Using Plate-Wash PCR and High-Throughput Sequencing to Measure Cultivated Diversity for Natural Product Discovery Efforts

Abstract

Molecular techniques continue to reveal a growing disparity between the immense diversity of microbial life and the small proportion that is in pure culture. The disparity, originally dubbed "the great plate count anomaly" by Staley and Konopka, has become even more vexing given our increased understanding of the importance of microbiomes to a host and the role of microorganisms in the vital biogeochemical functions of our biosphere. Searching for novel antimicrobial drug targets often focuses on screening a broad diversity of microorganisms. If diverse microorganisms are to be screened, they need to be cultivated. Recent innovative research has used molecular techniques to assess the efficacy of cultivation efforts, providing invaluable feedback to cultivation strategies for isolating targeted and/or novel microorganisms. Here, we aimed to determine the efficiency of cultivating representative microorganisms from a non-human, mammalian microbiome, identify those microorganisms, and determine the bioactivity of isolates. Sequence-based data indicated that around 57% of the ASVs detected in the original inoculum were cultivated in our experiments, but nearly 53% of the total ASVs that were present in our cultivation experiments were not detected in the original inoculum. In light of our controls, our data suggests that when molecular tools were used to characterize our cultivation efforts, they provided a more complete and more complex, understanding of which organisms were present compared to what was eventually detected during cultivation. Lastly, about 3% of the isolates collected from our cultivation experiments showed inhibitory bioactivity against an already multidrug-resistant pathogen panel, further highlighting the importance of informing and directing future cultivation efforts with molecular tools.
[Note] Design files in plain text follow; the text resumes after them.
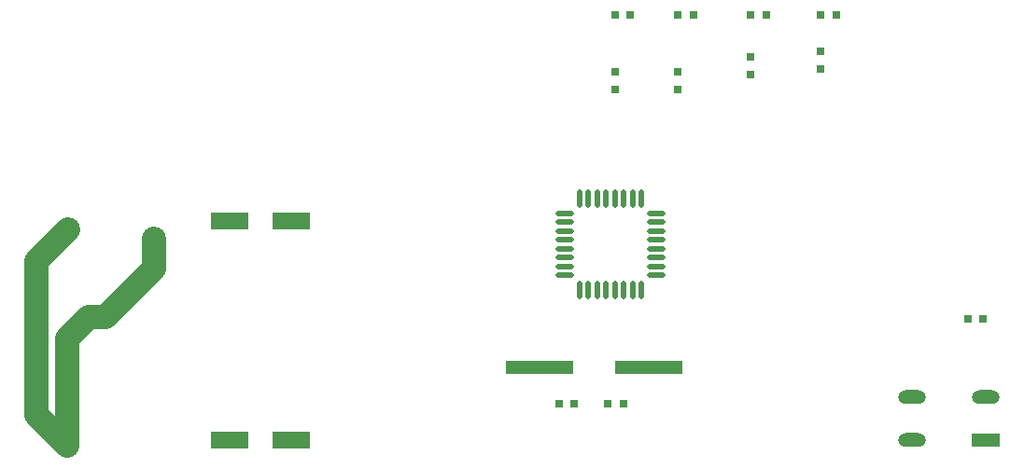
<source format=gtp>
G04 Layer_Color=8421504*
%FSLAX44Y44*%
%MOMM*%
G71*
G01*
G75*
%ADD10R,0.7620X0.7620*%
%ADD11O,0.5500X1.6500*%
%ADD12O,1.6500X0.5500*%
%ADD13R,6.0960X1.2000*%
%ADD14R,2.5400X1.2700*%
%ADD15O,2.5400X1.2700*%
%ADD16R,0.8000X0.8000*%
%ADD17R,3.5000X1.6000*%
%ADD63C,2.2040*%
D10*
X1435100Y1102360D02*
D03*
X1449070D02*
D03*
X1129030Y1377950D02*
D03*
X1115060D02*
D03*
X1186180D02*
D03*
X1172210D02*
D03*
X1252220D02*
D03*
X1238250D02*
D03*
X1315720D02*
D03*
X1301750D02*
D03*
X1064260Y1024890D02*
D03*
X1078230D02*
D03*
X1122680D02*
D03*
X1108710D02*
D03*
D11*
X1083250Y1127920D02*
D03*
X1091250D02*
D03*
X1099250D02*
D03*
X1107250D02*
D03*
X1115250D02*
D03*
X1123250D02*
D03*
X1131250D02*
D03*
X1139250D02*
D03*
Y1211420D02*
D03*
X1131250D02*
D03*
X1123250D02*
D03*
X1115250D02*
D03*
X1107250D02*
D03*
X1099250D02*
D03*
X1091250D02*
D03*
X1083250D02*
D03*
D12*
X1153000Y1141670D02*
D03*
Y1149670D02*
D03*
Y1157670D02*
D03*
Y1165670D02*
D03*
Y1173670D02*
D03*
Y1181670D02*
D03*
Y1189670D02*
D03*
Y1197670D02*
D03*
X1069500D02*
D03*
Y1189670D02*
D03*
Y1181670D02*
D03*
Y1173670D02*
D03*
Y1165670D02*
D03*
Y1157670D02*
D03*
Y1149670D02*
D03*
Y1141670D02*
D03*
D13*
X1145540Y1057910D02*
D03*
X1046480D02*
D03*
D14*
X1451610Y991870D02*
D03*
D15*
X1384300D02*
D03*
X1451610Y1031240D02*
D03*
X1384300D02*
D03*
D16*
X1172210Y1310260D02*
D03*
Y1326260D02*
D03*
X1115060Y1310260D02*
D03*
Y1326260D02*
D03*
X1238250Y1324230D02*
D03*
Y1340230D02*
D03*
X1301750Y1329310D02*
D03*
Y1345310D02*
D03*
D17*
X821750Y991870D02*
D03*
X765750D02*
D03*
Y1191260D02*
D03*
X821750D02*
D03*
D63*
X697230Y1148080D02*
Y1174750D01*
X652780Y1103630D02*
X697230Y1148080D01*
X637540Y1103630D02*
X652780D01*
X618490Y1084580D02*
X637540Y1103630D01*
X618490Y986860D02*
Y1084580D01*
X590620Y1154500D02*
X619100Y1182980D01*
X590620Y1014730D02*
X618490Y986860D01*
X590620Y1014730D02*
Y1154500D01*
M02*

</source>
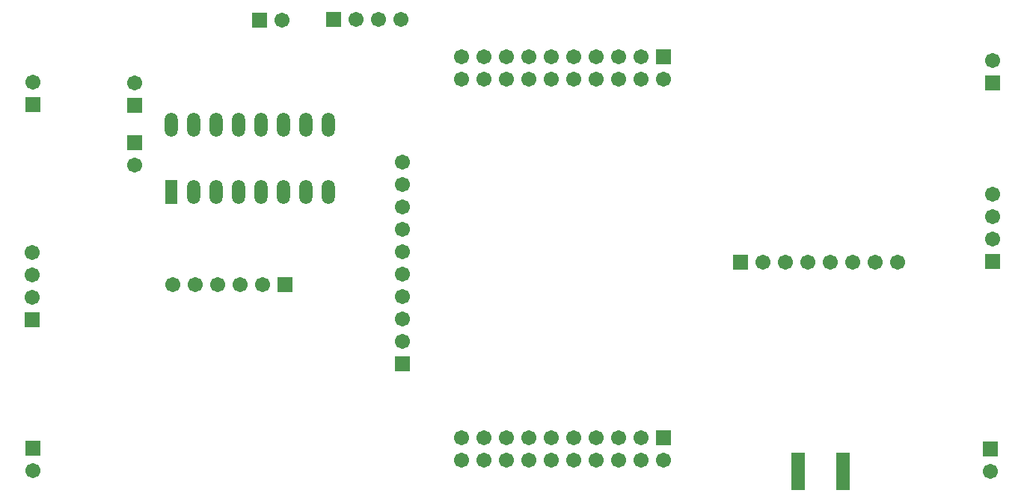
<source format=gbs>
G04 Layer_Color=16711935*
%FSLAX25Y25*%
%MOIN*%
G70*
G01*
G75*
%ADD76R,0.05918X0.16548*%
%ADD78O,0.05800X0.10800*%
%ADD79R,0.05800X0.10800*%
%ADD80R,0.06706X0.06706*%
%ADD81C,0.06706*%
%ADD82R,0.06706X0.06706*%
D76*
X388761Y109274D02*
D03*
X408839D02*
D03*
D78*
X179545Y264100D02*
D03*
X169545D02*
D03*
X159545D02*
D03*
X149545D02*
D03*
X139545D02*
D03*
X129545D02*
D03*
X119545D02*
D03*
X109545D02*
D03*
X179545Y234100D02*
D03*
X169545D02*
D03*
X159545D02*
D03*
X149545D02*
D03*
X139545D02*
D03*
X129545D02*
D03*
X119545D02*
D03*
D79*
X109545D02*
D03*
D80*
X475400Y282600D02*
D03*
X475500Y203000D02*
D03*
X47400Y177000D02*
D03*
X93042Y272642D02*
D03*
Y256043D02*
D03*
X47700Y273000D02*
D03*
X474400Y119400D02*
D03*
X47800Y119500D02*
D03*
X212500Y157300D02*
D03*
D81*
X475400Y292600D02*
D03*
X158900Y310800D02*
D03*
X212000Y311100D02*
D03*
X202000D02*
D03*
X192000D02*
D03*
X475500Y233000D02*
D03*
Y223000D02*
D03*
Y213000D02*
D03*
X47400Y207000D02*
D03*
Y197000D02*
D03*
Y187000D02*
D03*
X93042Y282643D02*
D03*
Y246042D02*
D03*
X47700Y283000D02*
D03*
X474400Y109400D02*
D03*
X47800Y109500D02*
D03*
X318800Y114300D02*
D03*
X328800D02*
D03*
X298800D02*
D03*
X308800D02*
D03*
X278800D02*
D03*
X288800D02*
D03*
X268800D02*
D03*
X258800D02*
D03*
X238800D02*
D03*
X248800D02*
D03*
X318800Y124300D02*
D03*
X308800D02*
D03*
X288800D02*
D03*
X298800D02*
D03*
X268800D02*
D03*
X278800D02*
D03*
X258800D02*
D03*
X248800D02*
D03*
X238800D02*
D03*
X373100Y202600D02*
D03*
X383100D02*
D03*
X393100D02*
D03*
X403100D02*
D03*
X413100D02*
D03*
X423100D02*
D03*
X433100D02*
D03*
X150015Y192500D02*
D03*
X140015D02*
D03*
X130015D02*
D03*
X120015D02*
D03*
X110015D02*
D03*
X328800Y284300D02*
D03*
X318800Y294300D02*
D03*
Y284300D02*
D03*
X308800Y294300D02*
D03*
Y284300D02*
D03*
X298800Y294300D02*
D03*
Y284300D02*
D03*
X288800Y294300D02*
D03*
Y284300D02*
D03*
X278800Y294300D02*
D03*
Y284300D02*
D03*
X268800Y294300D02*
D03*
Y284300D02*
D03*
X258800Y294300D02*
D03*
Y284300D02*
D03*
X248800Y294300D02*
D03*
Y284300D02*
D03*
X238800Y294300D02*
D03*
Y284300D02*
D03*
X212500Y217300D02*
D03*
Y227300D02*
D03*
Y237300D02*
D03*
Y167300D02*
D03*
Y177300D02*
D03*
Y207300D02*
D03*
Y247300D02*
D03*
Y187300D02*
D03*
Y197300D02*
D03*
D82*
X148900Y310800D02*
D03*
X182000Y311100D02*
D03*
X328800Y124300D02*
D03*
X363100Y202600D02*
D03*
X160015Y192500D02*
D03*
X328800Y294300D02*
D03*
M02*

</source>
Keywords: 16S rRNA gene sequencing; cultivation; cultivation efficiency; drug discovery; high-throughput sequencing; plate-wash PCR; road-kill.

FIGURE 1

Alpha diversity of the mouth and rectum. For the controls, richness, measured using ASVs, was higher in the rectum than the mouth. For cultivated communities, richness varied based on medium type and treatment. Points represent each medium or treatment type, indicated by color (n = 3). Molecular 16S/18S refers to the directly sequenced inoculum sample (n = 3).

FIGURE 2

Distribution of ASVs between cultivation and molecular controls. The majority of ASVs detected in the original inocula were shared between the mouth and rectum, while approximately half of all ASVs detected through cultivation were not detected in the directly sequenced samples.

FIGURE 3

Beta diversity measured in Jaccard distance and NMDS ordination. Differences in microbial community structure were driven by orifice and treatment, specifically ethanol and streptomycin. Shape corresponds to orifice sampled, while color differentiates between treatments of the medium or inoculum.

FIGURE 4

Heatmaps describing presence absence of taxonomic families observed in the (A) mouth and (B) rectum. Purple indicates that a family was observed while gray indicates that a family was absent. The dendrograms highlight clusters of families observed during cultivation. Control refers to the families identified on the molecular control.

FIGURE 5

Percent of variation described by permanova models based on (A) media and treatment with orifice as a stratum, (B) orifice and treatment. Largely, the differences in community structure during cultivation could not be explained by media, orifice, or treatment alone. In all graphs, residual variation (in gray), is the proportion of variance not explained by the model.